-- STUDY TEXT --
>>
The carriers still know you are at X location at X time and busy doing X for Y period of minutes, this is information they can use or sell on, govt statistical data-miners will want this information no matter they might not know what you were doing.
lololol. Douchery 101: when called out for being a moron while you yourself were calling someone a moron, act like anyone and/or everyone but you started the insults.
Hmmm
I would like to know when and where Ron Paul has ever stated that he supports spying on citizens by corporations. Please enlighten us and give us a link. As far as I know Ron Paul does NOT support spying on citizens by anyone without express permission by the individual.
I don't know his stand but it's possible that he would, not support this but admit corporations can do this based on the Constitution. A corporate personhood amendment would take care of that.
But, the important thing is that corporations can't send in the Marines and ship you off to Guantanamo for supporting animal rights activists, ELF, or anti-war protestors, all of whom have been called terrorists or terrost sympathizers by our gov't.
<<
-- JOB ITEM --
Please copy the comment thread above word for word, in full.

-- MATERIAL SUPPLIED --
>>
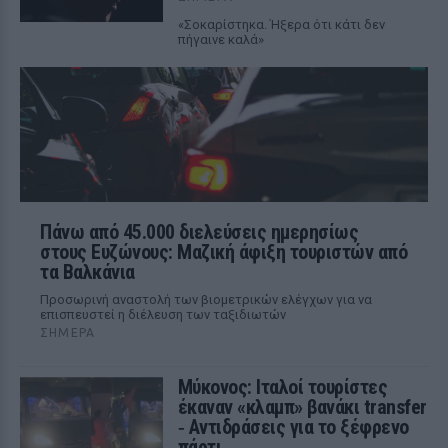
«Σοκαρίστηκα. Ήξερα ότι κάτι δεν
πήγαινε καλά»
Πάνω από 45.000 διελεύσεις ημερησίως
στους Ευζώνους: Μαζική άφιξη τουριστών από
τα Βαλκάνια
Προσωρινή αναστολή των βιομετρικών ελέγχων για να
επισπευστεί η διέλευση των ταξιδιωτών
ΣΉΜΕΡΑ
Μύκονος: Ιταλοί τουρίστες
έκαναν «κλαμπ» βανάκι transfer
‑ Αντιδράσεις για το ξέφρενο
πάρτι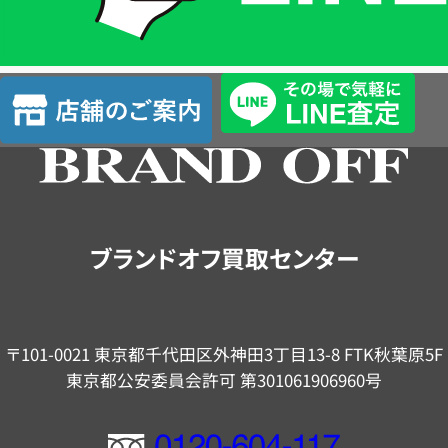
簡
単
査
店
定
舗
の
ご
案
内
ブランドオフ買取センター
〒101-0021 東京都千代田区外神田3丁目13-8 FTK秋葉原5F
東京都公安委員会許可 第301061906960号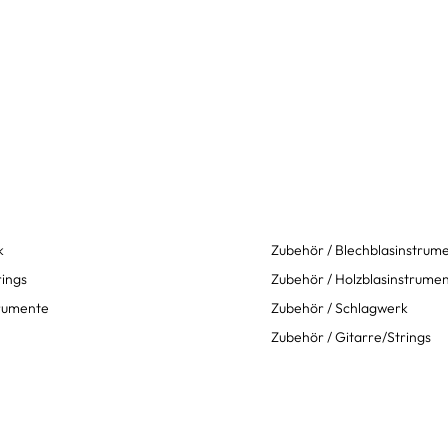
k
Zubehör / Blechblasinstrum
rings
Zubehör / Holzblasinstrume
trumente
Zubehör / Schlagwerk
Zubehör / Gitarre/Strings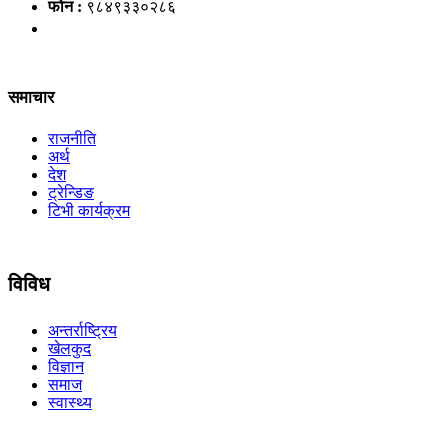
फोन :
९८४९३३०२८६
समाचार
राजनीति
अर्थ
देश
ट्रेन्डिङ
टिभी कार्यक्रम
विविध
अन्तर्राष्ट्रिय
खेलकुद
विज्ञान
समाज
स्वास्थ्य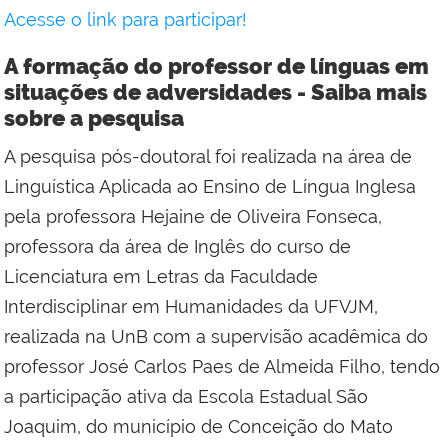
Acesse o link para participar!
A formação do professor de línguas em
situações de adversidades - Saiba mais
sobre a pesquisa
A pesquisa pós-doutoral foi realizada na área de
Linguística Aplicada ao Ensino de Língua Inglesa
pela professora Hejaine de Oliveira Fonseca,
professora da área de Inglês do curso de
Licenciatura em Letras da Faculdade
Interdisciplinar em Humanidades da UFVJM,
realizada na UnB com a supervisão acadêmica do
professor José Carlos Paes de Almeida Filho, tendo
a participação ativa da Escola Estadual São
Joaquim, do município de Conceição do Mato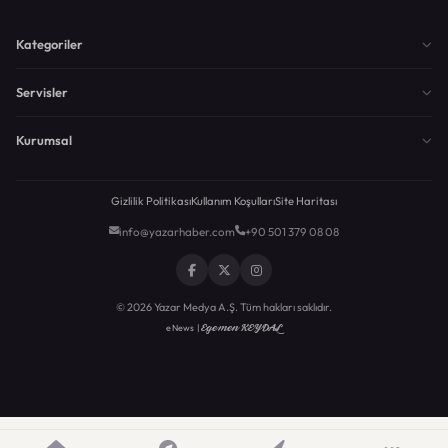
Kategoriler
Servisler
Kurumsal
Gizlilik Politikası
Kullanım Koşulları
Site Haritası
info@yazarhaber.com
+90 501 379 08 08
© 2026 Yazar Medya A.Ş. Tüm hakları saklıdır.
Egemen KEYDAL
eNews |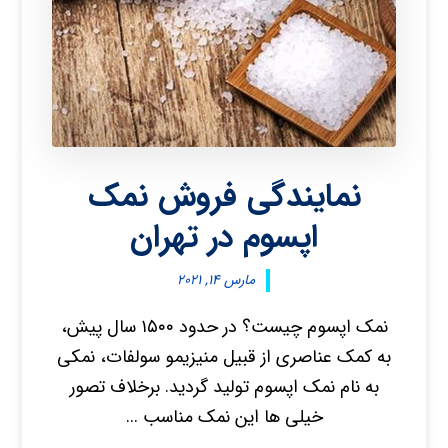
نمایندگی فروش نمک
اپسوم در تهران
مارس ۱۴, ۲۰۲۱
نمک اپسوم چیست؟ در حدود ۱۵۰۰ سال پیش،
به کمک عناصری از قبیل منیزیمو سولفات، نمکی
به نام نمک اپسوم تولید گردید. برخلاف تصور
خیلی ها این نمک مناسب ...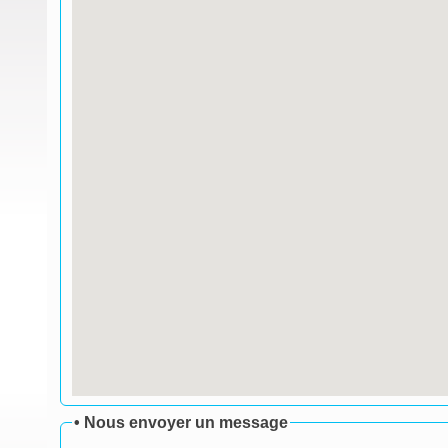
• Nous envoyer un message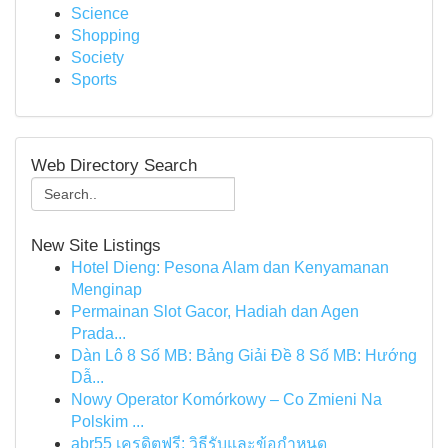
Science
Shopping
Society
Sports
Web Directory Search
New Site Listings
Hotel Dieng: Pesona Alam dan Kenyamanan
Menginap
Permainan Slot Gacor, Hadiah dan Agen
Prada...
Dàn Lô 8 Số MB: Bảng Giải Đề 8 Số MB: Hướng
Dẫ...
Nowy Operator Komórkowy – Co Zmieni Na
Polskim ...
abr55 เครดิตฟรี: วิธีรับและข้อกำหนด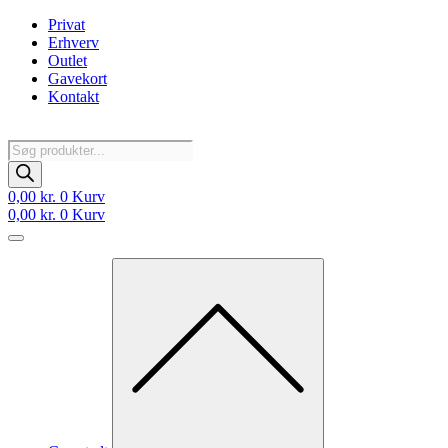
Videre
Privat
til
Erhverv
indhold
Outlet
Gavekort
Kontakt
Products
search
0,00
kr.
0
Kurv
0,00
kr.
0
Kurv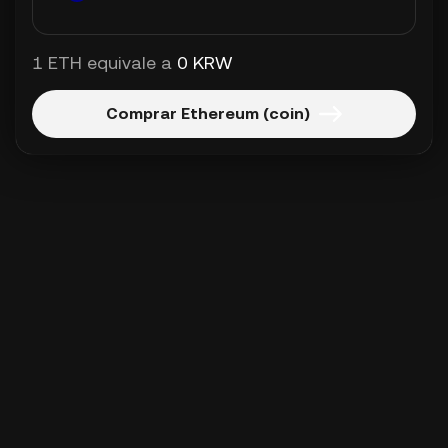
1 ETH equivale a
0 KRW
Comprar Ethereum (coin)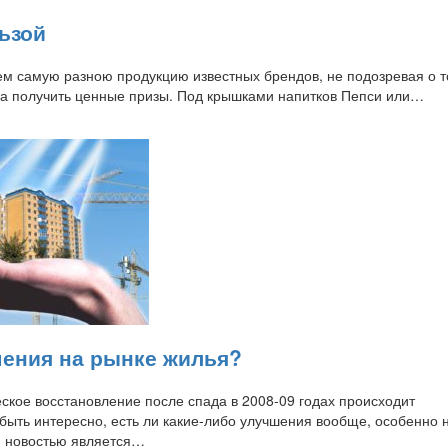
ьзой
м самую разною продукцию известных брендов, не подозревая о т
ра получить ценные призы. Под крышками напитков Пепси или…
шения на рынке жилья?
ское восстановление после спада в 2008-09 годах происходит
быть интересно, есть ли какие-либо улучшения вообще, особенно 
й новостью является…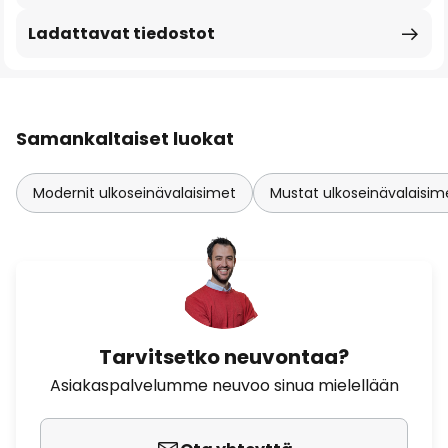
Ladattavat tiedostot
Samankaltaiset luokat
Modernit ulkoseinävalaisimet
Mustat ulkoseinävalaisim
Tarvitsetko neuvontaa?
Asiakaspalvelumme neuvoo sinua mielellään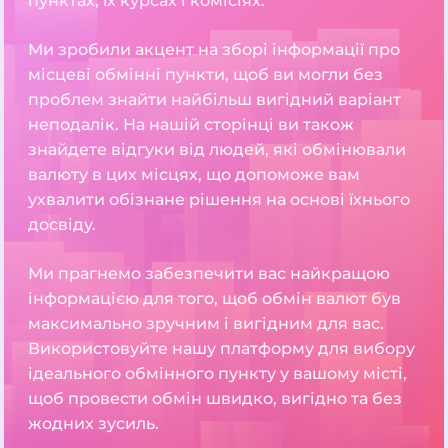
пунктах, їх курсах і комісіях.
Ми зробили акцент на зборі інформації про
місцеві обмінні пункти, щоб ви могли без
проблем знайти найбільш вигідний варіант
неподалік. На нашій сторінці ви також
знайдете відгуки від людей, які обмінювали
валюту в цих місцях, що допоможе вам
ухвалити обізнане рішення на основі їхнього
досвіду.
Ми прагнемо забезпечити вас найкращою
інформацією для того, щоб обмін валют був
максимально зручним і вигідним для вас.
Використовуйте нашу платформу для вибору
ідеального обмінного пункту у вашому місті,
щоб провести обмін швидко, вигідно та без
жодних зусиль.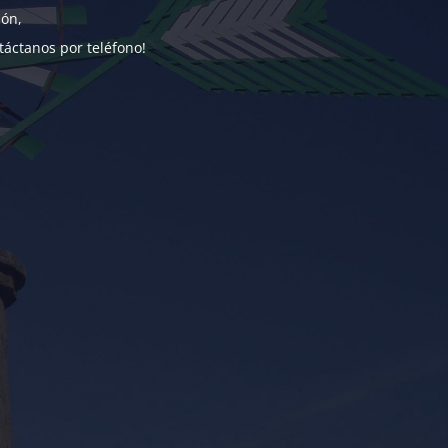
ión,
táctanos por teléfono!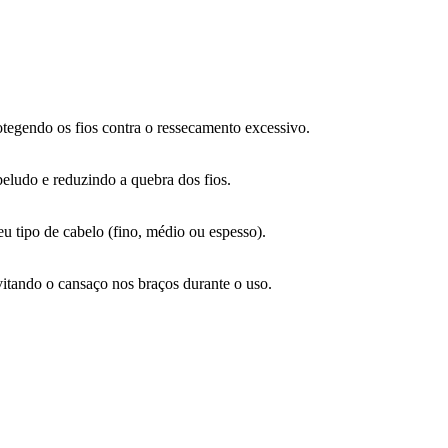
protegendo os fios contra o ressecamento excessivo.
eludo e reduzindo a quebra dos fios.
eu tipo de cabelo (fino, médio ou espesso).
vitando o cansaço nos braços durante o uso.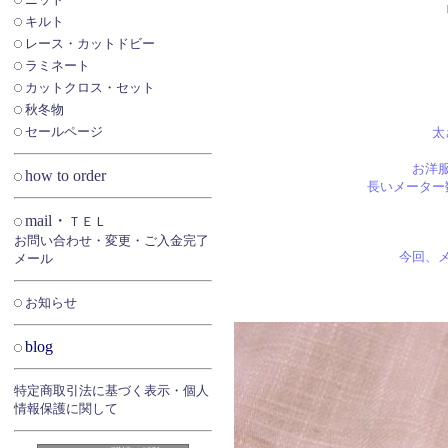
キルト
レース・カットドビー
ラミネート
カットクロス・セット
秋冬物
セールページ
太
お洋
how to order
長いメーター
mail・
ＴＥＬ
お問い合わせ・変更・ご入金完了
今回、
メール
お知らせ
blog
特定商取引法に基づく表示・個人
情報保護に関して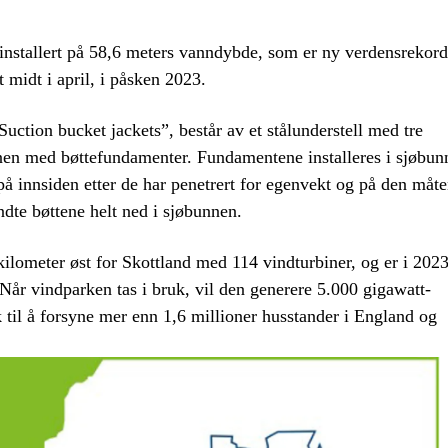
 installert på 58,6 meters vanndybde, som er ny verdensrekord
t midt i april, i påsken 2023.
ction bucket jackets”, består av et stålunderstell med tre
nen med bøttefundamenter. Fundamentene installeres i sjøbun
å innsiden etter de har penetrert for egenvekt og på den måt
dte bøttene helt ned i sjøbunnen.
ilometer øst for Skottland med 114 vindturbiner, og er i 202
 Når vindparken tas i bruk, vil den generere 5.000 gigawatt-
k til å forsyne mer enn 1,6 millioner husstander i England og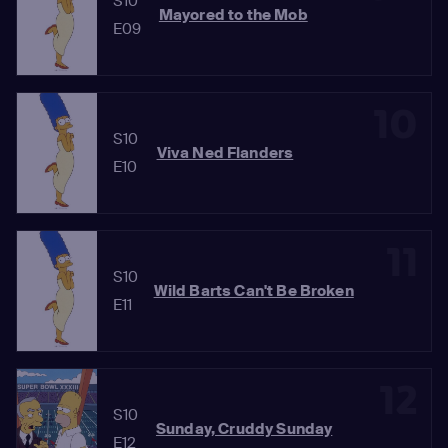
S10
Mayored to the Mob
E09
10
S10
Viva Ned Flanders
E10
11
S10
Wild Barts Can't Be Broken
E11
12
S10
Sunday, Cruddy Sunday
E12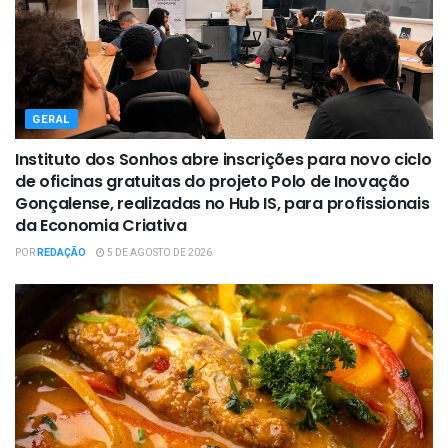
GERAL
Instituto dos Sonhos abre inscrições para novo ciclo
de oficinas gratuitas do projeto Polo de Inovação
Gonçalense, realizadas no Hub IS, para profissionais
da Economia Criativa
POR
REDAÇÃO
5 DE AGOSTO DE 2026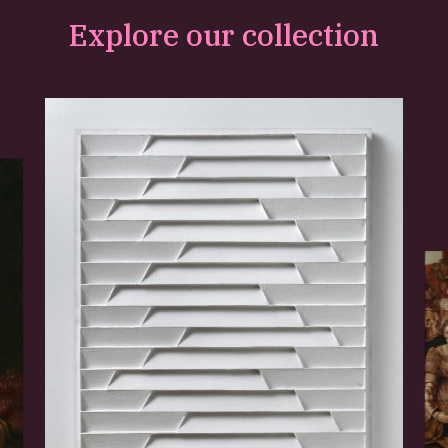
Explore our collection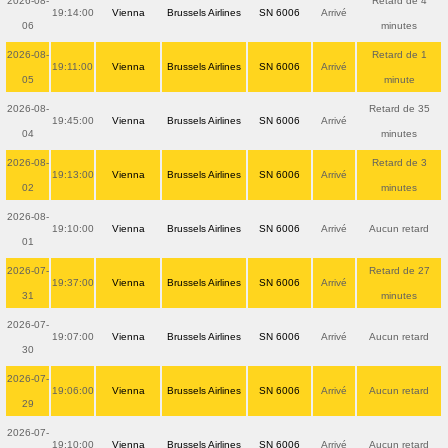
2026-08-
Retard de 4
19:14:00
Vienna
Brussels Airlines
SN 6006
Arrivé
06
minutes
2026-08-
Retard de 1
19:11:00
Vienna
Brussels Airlines
SN 6006
Arrivé
05
minute
2026-08-
Retard de 35
19:45:00
Vienna
Brussels Airlines
SN 6006
Arrivé
04
minutes
2026-08-
Retard de 3
19:13:00
Vienna
Brussels Airlines
SN 6006
Arrivé
02
minutes
2026-08-
19:10:00
Vienna
Brussels Airlines
SN 6006
Arrivé
Aucun retard
01
2026-07-
Retard de 27
19:37:00
Vienna
Brussels Airlines
SN 6006
Arrivé
31
minutes
2026-07-
19:07:00
Vienna
Brussels Airlines
SN 6006
Arrivé
Aucun retard
30
2026-07-
19:06:00
Vienna
Brussels Airlines
SN 6006
Arrivé
Aucun retard
29
2026-07-
19:10:00
Vienna
Brussels Airlines
SN 6006
Arrivé
Aucun retard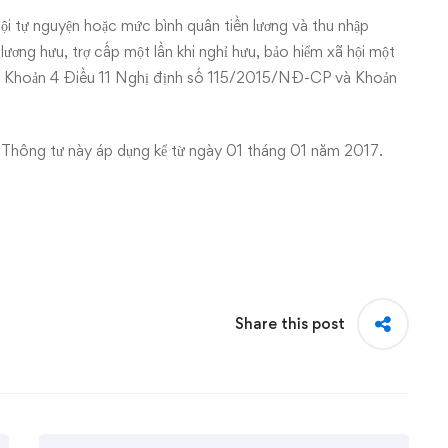
i tự nguyện hoặc mức bình quân tiền lương và thu nhập
ương hưu, trợ cấp một lần khi nghỉ hưu, bảo hiểm xã hội một
ại Khoản 4 Điều 11
Nghị định số 115/2015/NĐ-CP
và Khoản
i Thông tư này áp dụng kể từ ngày 01 tháng 01 năm 2017.
Share this post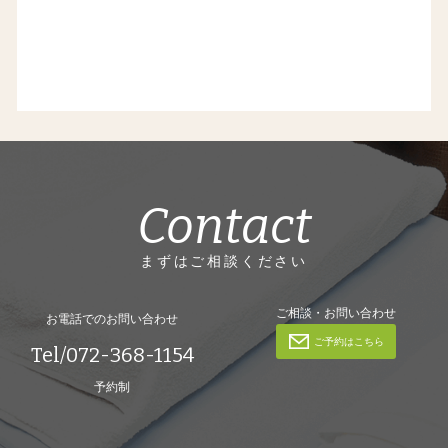
Contact
まずはご相談ください
ご相談・お問い合わせ
お電話でのお問い合わせ
ご予約はこちら
Tel/072-368-1154
予約制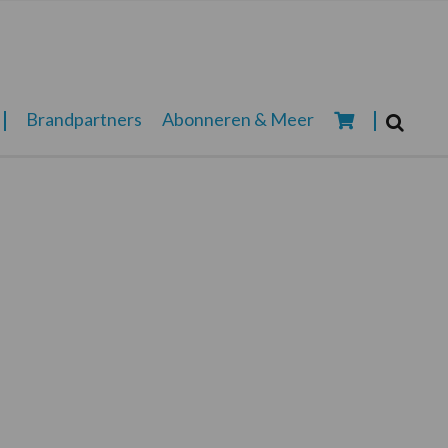
Zoeken...
Brandpartners
Abonneren & Meer
Zoek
<<
-- RESULT OF THIS EXERCISE --
The carriers still know you are at X location at X time and busy doing X for Y period of minutes, this is information they can use or sell on, govt statistical data-miners will want this information no matter they might not know what you were doing.
lololol. Douchery 101: when called out for being a moron while you yourself were calling someone a moron, act like anyone and/or everyone but you started the insults.
Hmmm
I would like to know when and where Ron Paul has ever stated that he supports spying on citizens by corporations. Please enlighten us and give us a link. As far as I know Ron Paul does NOT support spying on citizens by anyone without express permission by the individual.
I don't know his stand but it's possible that he would, not support this but admit corporations can do this based on the Constitution. A corporate personhood amendment would take care of that.
But, the important thing is that corporations can't send in the Marines and ship you off to Guantanamo for supporting animal rights activists, ELF, or anti-war protestors, all of whom have been called terrorists or terrost sympathizers by our gov't.